Work request | Quote all lines below exactly. Images stay out.

*** Opening of Listed records ***

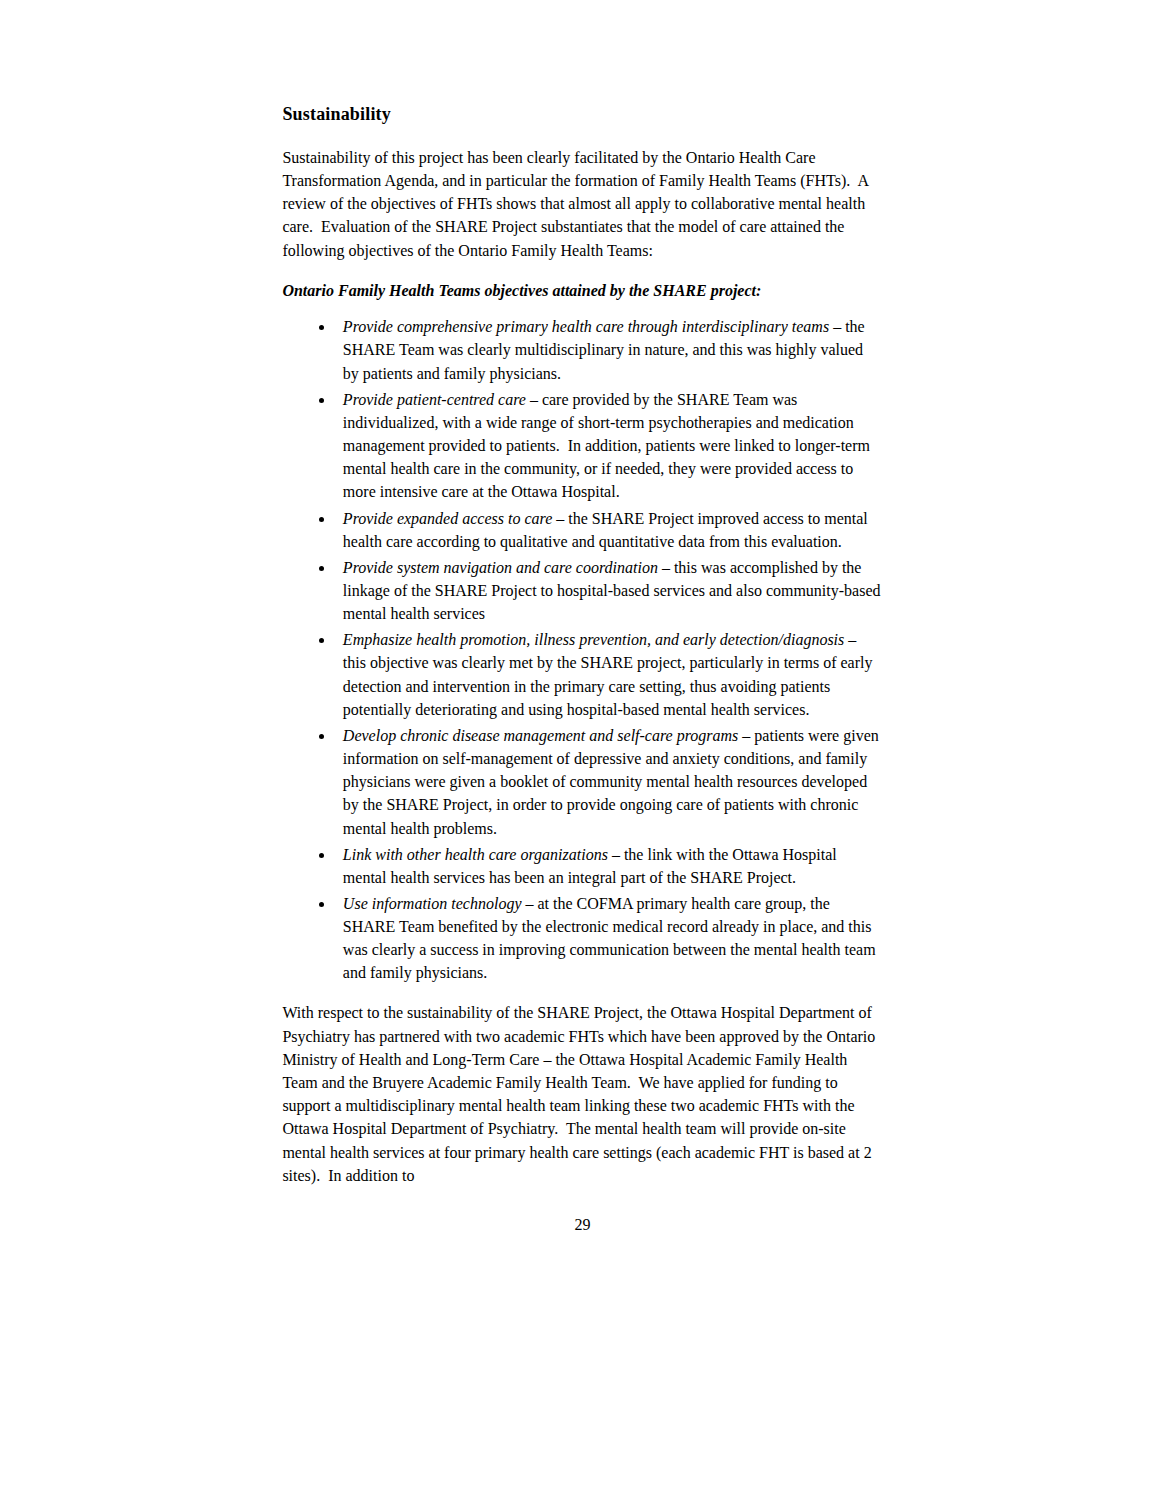Sustainability
Sustainability of this project has been clearly facilitated by the Ontario Health Care Transformation Agenda, and in particular the formation of Family Health Teams (FHTs). A review of the objectives of FHTs shows that almost all apply to collaborative mental health care. Evaluation of the SHARE Project substantiates that the model of care attained the following objectives of the Ontario Family Health Teams:
Ontario Family Health Teams objectives attained by the SHARE project:
Provide comprehensive primary health care through interdisciplinary teams – the SHARE Team was clearly multidisciplinary in nature, and this was highly valued by patients and family physicians.
Provide patient-centred care – care provided by the SHARE Team was individualized, with a wide range of short-term psychotherapies and medication management provided to patients. In addition, patients were linked to longer-term mental health care in the community, or if needed, they were provided access to more intensive care at the Ottawa Hospital.
Provide expanded access to care – the SHARE Project improved access to mental health care according to qualitative and quantitative data from this evaluation.
Provide system navigation and care coordination – this was accomplished by the linkage of the SHARE Project to hospital-based services and also community-based mental health services
Emphasize health promotion, illness prevention, and early detection/diagnosis – this objective was clearly met by the SHARE project, particularly in terms of early detection and intervention in the primary care setting, thus avoiding patients potentially deteriorating and using hospital-based mental health services.
Develop chronic disease management and self-care programs – patients were given information on self-management of depressive and anxiety conditions, and family physicians were given a booklet of community mental health resources developed by the SHARE Project, in order to provide ongoing care of patients with chronic mental health problems.
Link with other health care organizations – the link with the Ottawa Hospital mental health services has been an integral part of the SHARE Project.
Use information technology – at the COFMA primary health care group, the SHARE Team benefited by the electronic medical record already in place, and this was clearly a success in improving communication between the mental health team and family physicians.
With respect to the sustainability of the SHARE Project, the Ottawa Hospital Department of Psychiatry has partnered with two academic FHTs which have been approved by the Ontario Ministry of Health and Long-Term Care – the Ottawa Hospital Academic Family Health Team and the Bruyere Academic Family Health Team. We have applied for funding to support a multidisciplinary mental health team linking these two academic FHTs with the Ottawa Hospital Department of Psychiatry. The mental health team will provide on-site mental health services at four primary health care settings (each academic FHT is based at 2 sites). In addition to
29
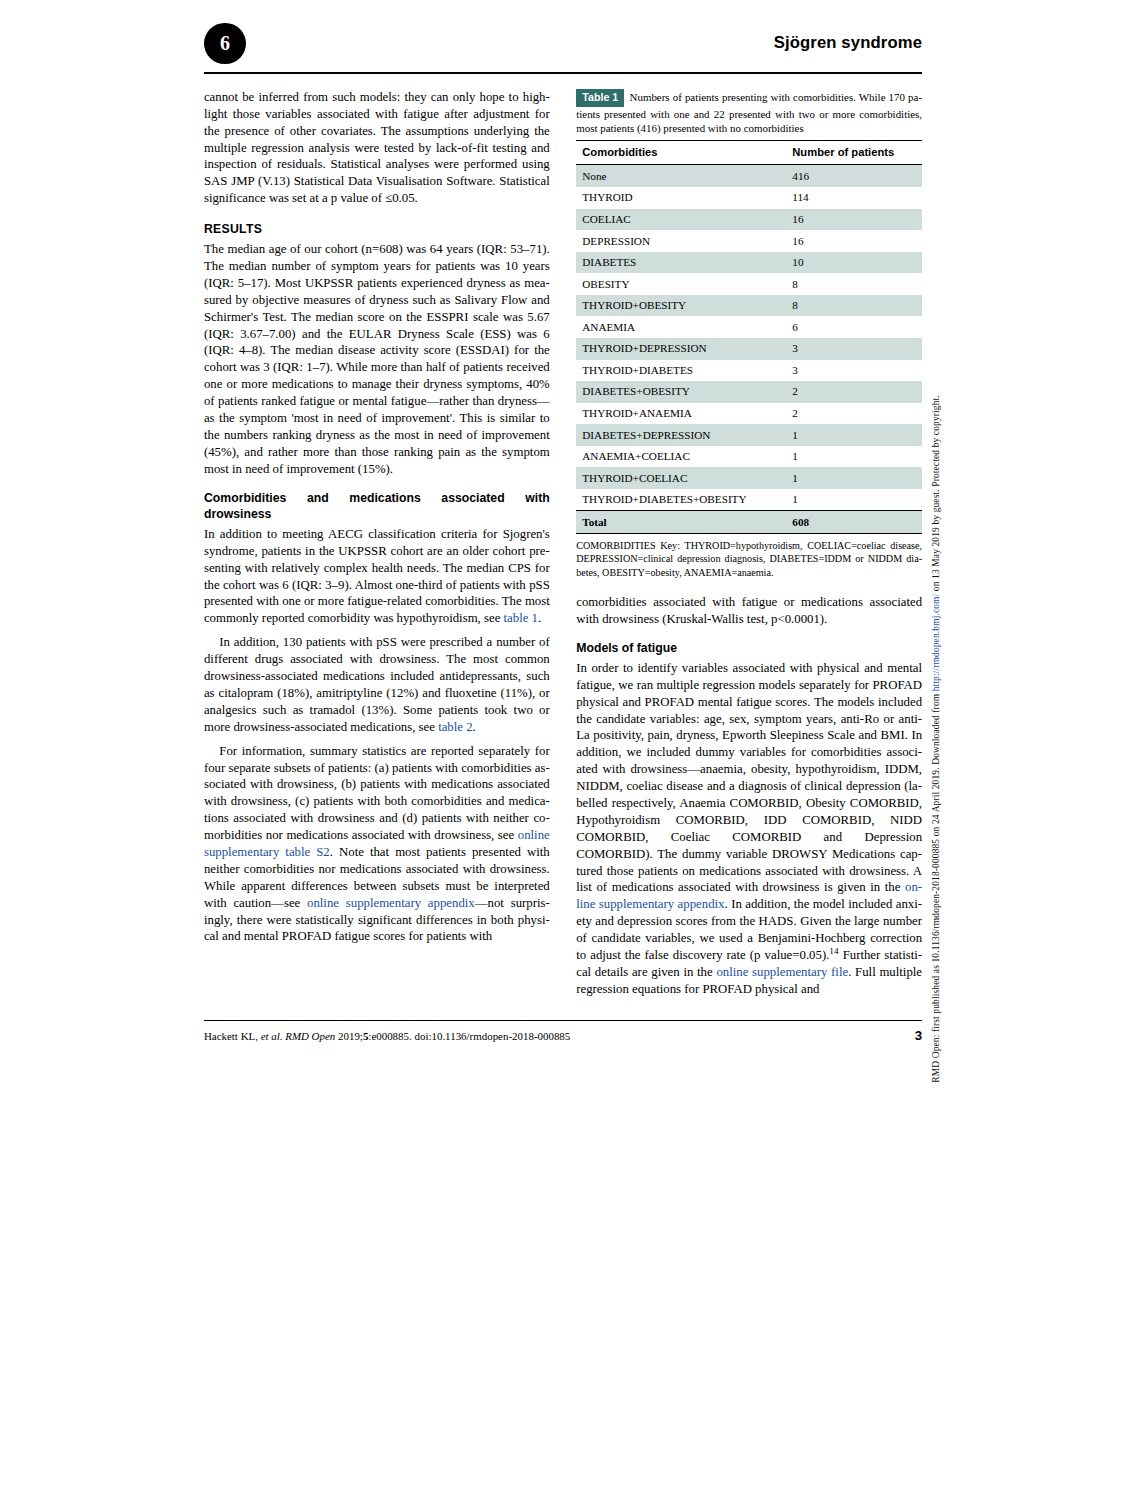RMD Open: first published as 10.1136/rmdopen-2018-000885 on 24 April 2019. Downloaded from http://rmdopen.bmj.com/ on 13 May 2019 by guest. Protected by copyright.
6
Sjögren syndrome
cannot be inferred from such models: they can only hope to highlight those variables associated with fatigue after adjustment for the presence of other covariates. The assumptions underlying the multiple regression analysis were tested by lack-of-fit testing and inspection of residuals. Statistical analyses were performed using SAS JMP (V.13) Statistical Data Visualisation Software. Statistical significance was set at a p value of ≤0.05.
Results
The median age of our cohort (n=608) was 64 years (IQR: 53–71). The median number of symptom years for patients was 10 years (IQR: 5–17). Most UKPSSR patients experienced dryness as measured by objective measures of dryness such as Salivary Flow and Schirmer's Test. The median score on the ESSPRI scale was 5.67 (IQR: 3.67–7.00) and the EULAR Dryness Scale (ESS) was 6 (IQR: 4–8). The median disease activity score (ESSDAI) for the cohort was 3 (IQR: 1–7). While more than half of patients received one or more medications to manage their dryness symptoms, 40% of patients ranked fatigue or mental fatigue—rather than dryness—as the symptom 'most in need of improvement'. This is similar to the numbers ranking dryness as the most in need of improvement (45%), and rather more than those ranking pain as the symptom most in need of improvement (15%).
Comorbidities and medications associated with drowsiness
In addition to meeting AECG classification criteria for Sjogren's syndrome, patients in the UKPSSR cohort are an older cohort presenting with relatively complex health needs. The median CPS for the cohort was 6 (IQR: 3–9). Almost one-third of patients with pSS presented with one or more fatigue-related comorbidities. The most commonly reported comorbidity was hypothyroidism, see table 1.
In addition, 130 patients with pSS were prescribed a number of different drugs associated with drowsiness. The most common drowsiness-associated medications included antidepressants, such as citalopram (18%), amitriptyline (12%) and fluoxetine (11%), or analgesics such as tramadol (13%). Some patients took two or more drowsiness-associated medications, see table 2.
For information, summary statistics are reported separately for four separate subsets of patients: (a) patients with comorbidities associated with drowsiness, (b) patients with medications associated with drowsiness, (c) patients with both comorbidities and medications associated with drowsiness and (d) patients with neither comorbidities nor medications associated with drowsiness, see online supplementary table S2. Note that most patients presented with neither comorbidities nor medications associated with drowsiness. While apparent differences between subsets must be interpreted with caution—see online supplementary appendix—not surprisingly, there were statistically significant differences in both physical and mental PROFAD fatigue scores for patients with
Table 1 Numbers of patients presenting with comorbidities. While 170 patients presented with one and 22 presented with two or more comorbidities, most patients (416) presented with no comorbidities
| Comorbidities | Number of patients |
| --- | --- |
| None | 416 |
| THYROID | 114 |
| COELIAC | 16 |
| DEPRESSION | 16 |
| DIABETES | 10 |
| OBESITY | 8 |
| THYROID+OBESITY | 8 |
| ANAEMIA | 6 |
| THYROID+DEPRESSION | 3 |
| THYROID+DIABETES | 3 |
| DIABETES+OBESITY | 2 |
| THYROID+ANAEMIA | 2 |
| DIABETES+DEPRESSION | 1 |
| ANAEMIA+COELIAC | 1 |
| THYROID+COELIAC | 1 |
| THYROID+DIABETES+OBESITY | 1 |
| Total | 608 |
COMORBIDITIES Key: THYROID=hypothyroidism, COELIAC=coeliac disease, DEPRESSION=clinical depression diagnosis, DIABETES=IDDM or NIDDM diabetes, OBESITY=obesity, ANAEMIA=anaemia.
comorbidities associated with fatigue or medications associated with drowsiness (Kruskal-Wallis test, p<0.0001).
Models of fatigue
In order to identify variables associated with physical and mental fatigue, we ran multiple regression models separately for PROFAD physical and PROFAD mental fatigue scores. The models included the candidate variables: age, sex, symptom years, anti-Ro or anti-La positivity, pain, dryness, Epworth Sleepiness Scale and BMI. In addition, we included dummy variables for comorbidities associated with drowsiness—anaemia, obesity, hypothyroidism, IDDM, NIDDM, coeliac disease and a diagnosis of clinical depression (labelled respectively, Anaemia COMORBID, Obesity COMORBID, Hypothyroidism COMORBID, IDD COMORBID, NIDD COMORBID, Coeliac COMORBID and Depression COMORBID). The dummy variable DROWSY Medications captured those patients on medications associated with drowsiness. A list of medications associated with drowsiness is given in the online supplementary appendix. In addition, the model included anxiety and depression scores from the HADS. Given the large number of candidate variables, we used a Benjamini-Hochberg correction to adjust the false discovery rate (p value=0.05).14 Further statistical details are given in the online supplementary file. Full multiple regression equations for PROFAD physical and
Hackett KL, et al. RMD Open 2019;5:e000885. doi:10.1136/rmdopen-2018-000885
3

*** Close of Listed records ***

Task output |
Sustainability
Sustainability of this project has been clearly facilitated by the Ontario Health Care Transformation Agenda, and in particular the formation of Family Health Teams (FHTs). A review of the objectives of FHTs shows that almost all apply to collaborative mental health care. Evaluation of the SHARE Project substantiates that the model of care attained the following objectives of the Ontario Family Health Teams:
Ontario Family Health Teams objectives attained by the SHARE project:
Provide comprehensive primary health care through interdisciplinary teams – the SHARE Team was clearly multidisciplinary in nature, and this was highly valued by patients and family physicians.
Provide patient-centred care – care provided by the SHARE Team was individualized, with a wide range of short-term psychotherapies and medication management provided to patients. In addition, patients were linked to longer-term mental health care in the community, or if needed, they were provided access to more intensive care at the Ottawa Hospital.
Provide expanded access to care – the SHARE Project improved access to mental health care according to qualitative and quantitative data from this evaluation.
Provide system navigation and care coordination – this was accomplished by the linkage of the SHARE Project to hospital-based services and also community-based mental health services
Emphasize health promotion, illness prevention, and early detection/diagnosis – this objective was clearly met by the SHARE project, particularly in terms of early detection and intervention in the primary care setting, thus avoiding patients potentially deteriorating and using hospital-based mental health services.
Develop chronic disease management and self-care programs – patients were given information on self-management of depressive and anxiety conditions, and family physicians were given a booklet of community mental health resources developed by the SHARE Project, in order to provide ongoing care of patients with chronic mental health problems.
Link with other health care organizations – the link with the Ottawa Hospital mental health services has been an integral part of the SHARE Project.
Use information technology – at the COFMA primary health care group, the SHARE Team benefited by the electronic medical record already in place, and this was clearly a success in improving communication between the mental health team and family physicians.
With respect to the sustainability of the SHARE Project, the Ottawa Hospital Department of Psychiatry has partnered with two academic FHTs which have been approved by the Ontario Ministry of Health and Long-Term Care – the Ottawa Hospital Academic Family Health Team and the Bruyere Academic Family Health Team. We have applied for funding to support a multidisciplinary mental health team linking these two academic FHTs with the Ottawa Hospital Department of Psychiatry. The mental health team will provide on-site mental health services at four primary health care settings (each academic FHT is based at 2 sites). In addition to
29
RMD Open: first published as 10.1136/rmdopen-2018-000885 on 24 April 2019. Downloaded from http://rmdopen.bmj.com/ on 13 May 2019 by guest. Protected by copyright.
6
Sjögren syndrome
cannot be inferred from such models: they can only hope to highlight those variables associated with fatigue after adjustment for the presence of other covariates. The assumptions underlying the multiple regression analysis were tested by lack-of-fit testing and inspection of residuals. Statistical analyses were performed using SAS JMP (V.13) Statistical Data Visualisation Software. Statistical significance was set at a p value of ≤0.05.
Results
The median age of our cohort (n=608) was 64 years (IQR: 53–71). The median number of symptom years for patients was 10 years (IQR: 5–17). Most UKPSSR patients experienced dryness as measured by objective measures of dryness such as Salivary Flow and Schirmer's Test. The median score on the ESSPRI scale was 5.67 (IQR: 3.67–7.00) and the EULAR Dryness Scale (ESS) was 6 (IQR: 4–8). The median disease activity score (ESSDAI) for the cohort was 3 (IQR: 1–7). While more than half of patients received one or more medications to manage their dryness symptoms, 40% of patients ranked fatigue or mental fatigue—rather than dryness—as the symptom 'most in need of improvement'. This is similar to the numbers ranking dryness as the most in need of improvement (45%), and rather more than those ranking pain as the symptom most in need of improvement (15%).
Comorbidities and medications associated with drowsiness
In addition to meeting AECG classification criteria for Sjogren's syndrome, patients in the UKPSSR cohort are an older cohort presenting with relatively complex health needs. The median CPS for the cohort was 6 (IQR: 3–9). Almost one-third of patients with pSS presented with one or more fatigue-related comorbidities. The most commonly reported comorbidity was hypothyroidism, see table 1.
In addition, 130 patients with pSS were prescribed a number of different drugs associated with drowsiness. The most common drowsiness-associated medications included antidepressants, such as citalopram (18%), amitriptyline (12%) and fluoxetine (11%), or analgesics such as tramadol (13%). Some patients took two or more drowsiness-associated medications, see table 2.
For information, summary statistics are reported separately for four separate subsets of patients: (a) patients with comorbidities associated with drowsiness, (b) patients with medications associated with drowsiness, (c) patients with both comorbidities and medications associated with drowsiness and (d) patients with neither comorbidities nor medications associated with drowsiness, see online supplementary table S2. Note that most patients presented with neither comorbidities nor medications associated with drowsiness. While apparent differences between subsets must be interpreted with caution—see online supplementary appendix—not surprisingly, there were statistically significant differences in both physical and mental PROFAD fatigue scores for patients with
Table 1 Numbers of patients presenting with comorbidities. While 170 patients presented with one and 22 presented with two or more comorbidities, most patients (416) presented with no comorbidities
| Comorbidities | Number of patients |
| --- | --- |
| None | 416 |
| THYROID | 114 |
| COELIAC | 16 |
| DEPRESSION | 16 |
| DIABETES | 10 |
| OBESITY | 8 |
| THYROID+OBESITY | 8 |
| ANAEMIA | 6 |
| THYROID+DEPRESSION | 3 |
| THYROID+DIABETES | 3 |
| DIABETES+OBESITY | 2 |
| THYROID+ANAEMIA | 2 |
| DIABETES+DEPRESSION | 1 |
| ANAEMIA+COELIAC | 1 |
| THYROID+COELIAC | 1 |
| THYROID+DIABETES+OBESITY | 1 |
| Total | 608 |
COMORBIDITIES Key: THYROID=hypothyroidism, COELIAC=coeliac disease, DEPRESSION=clinical depression diagnosis, DIABETES=IDDM or NIDDM diabetes, OBESITY=obesity, ANAEMIA=anaemia.
comorbidities associated with fatigue or medications associated with drowsiness (Kruskal-Wallis test, p<0.0001).
Models of fatigue
In order to identify variables associated with physical and mental fatigue, we ran multiple regression models separately for PROFAD physical and PROFAD mental fatigue scores. The models included the candidate variables: age, sex, symptom years, anti-Ro or anti-La positivity, pain, dryness, Epworth Sleepiness Scale and BMI. In addition, we included dummy variables for comorbidities associated with drowsiness—anaemia, obesity, hypothyroidism, IDDM, NIDDM, coeliac disease and a diagnosis of clinical depression (labelled respectively, Anaemia COMORBID, Obesity COMORBID, Hypothyroidism COMORBID, IDD COMORBID, NIDD COMORBID, Coeliac COMORBID and Depression COMORBID). The dummy variable DROWSY Medications captured those patients on medications associated with drowsiness. A list of medications associated with drowsiness is given in the online supplementary appendix. In addition, the model included anxiety and depression scores from the HADS. Given the large number of candidate variables, we used a Benjamini-Hochberg correction to adjust the false discovery rate (p value=0.05).14 Further statistical details are given in the online supplementary file. Full multiple regression equations for PROFAD physical and
Hackett KL, et al. RMD Open 2019;5:e000885. doi:10.1136/rmdopen-2018-000885
3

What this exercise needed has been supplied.